Get the ARN of the autoscaling group

ASG_NAME=$(aws ecs describe-capacity-providers --capacity-providers $(aws ecs describe-clusters --clusters $ECS_CLUSTER_NAME --query 'clusters[].capacityProviders' --output text) --query 'capacityProviders[].autoScalingGroupProvider.autoScalingGroupArn' --output text | awk -F '/' '{ print $2 }')

Increase the desired capacity of the autoscaling group:

aws autoscaling set-desired-capacity --auto-scaling-group-name $ASG_NAME --desired-capacity 3

Note there is no output of this command, other than the return code.

Now you can view the available capacity of the container instances:

aws ecs describe-container-instances --cluster $ECS_CLUSTER_NAME --container-instances $(aws ecs list-container-instances --cluster $ECS_CLUSTER_NAME --query 'containerInstanceArns' --output text) --query 'containerInstances[].registeredResources[?name==`MEMORY`].integerValue | []'

This will return a list of numbers showing the maximum memory available on each instance.

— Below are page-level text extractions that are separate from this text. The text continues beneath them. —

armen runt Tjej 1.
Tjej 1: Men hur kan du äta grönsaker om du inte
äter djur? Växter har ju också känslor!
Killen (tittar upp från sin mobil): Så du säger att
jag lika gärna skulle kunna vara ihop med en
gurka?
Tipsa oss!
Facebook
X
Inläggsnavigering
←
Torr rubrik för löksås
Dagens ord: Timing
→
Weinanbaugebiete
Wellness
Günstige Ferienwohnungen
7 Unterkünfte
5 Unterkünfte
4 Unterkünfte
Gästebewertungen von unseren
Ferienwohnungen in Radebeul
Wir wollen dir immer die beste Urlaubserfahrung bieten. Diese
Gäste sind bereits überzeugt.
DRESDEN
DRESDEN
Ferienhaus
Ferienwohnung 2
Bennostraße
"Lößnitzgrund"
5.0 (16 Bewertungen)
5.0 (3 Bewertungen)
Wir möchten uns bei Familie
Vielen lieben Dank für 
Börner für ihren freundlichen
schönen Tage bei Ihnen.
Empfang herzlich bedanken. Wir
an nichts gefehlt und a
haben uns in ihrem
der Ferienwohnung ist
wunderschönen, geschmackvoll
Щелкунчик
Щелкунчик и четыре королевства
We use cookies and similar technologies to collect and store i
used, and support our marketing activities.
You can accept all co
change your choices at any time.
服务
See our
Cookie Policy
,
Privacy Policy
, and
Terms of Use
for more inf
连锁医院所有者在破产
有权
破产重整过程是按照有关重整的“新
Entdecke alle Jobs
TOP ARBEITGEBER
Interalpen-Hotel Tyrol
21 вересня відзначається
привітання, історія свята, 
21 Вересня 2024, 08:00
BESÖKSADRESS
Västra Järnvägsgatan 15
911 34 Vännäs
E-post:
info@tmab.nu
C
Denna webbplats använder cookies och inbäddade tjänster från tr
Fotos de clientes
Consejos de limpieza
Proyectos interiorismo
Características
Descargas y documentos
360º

Now you can view the memory required by the task itself:

aws ecs describe-tasks --cluster $ECS_CLUSTER_NAME --tasks $(aws ecs list-tasks --cluster $ECS_CLUSTER_NAME --service-name $ECS_SERVICE_NAME --query 'taskArns' --output text) --query 'tasks[].memory' --output text 

If this number is higher than all of the container instance memory values, you should edit the container definition to reduce the required memory, or increase the instance size associated with the EC2 Launch Template.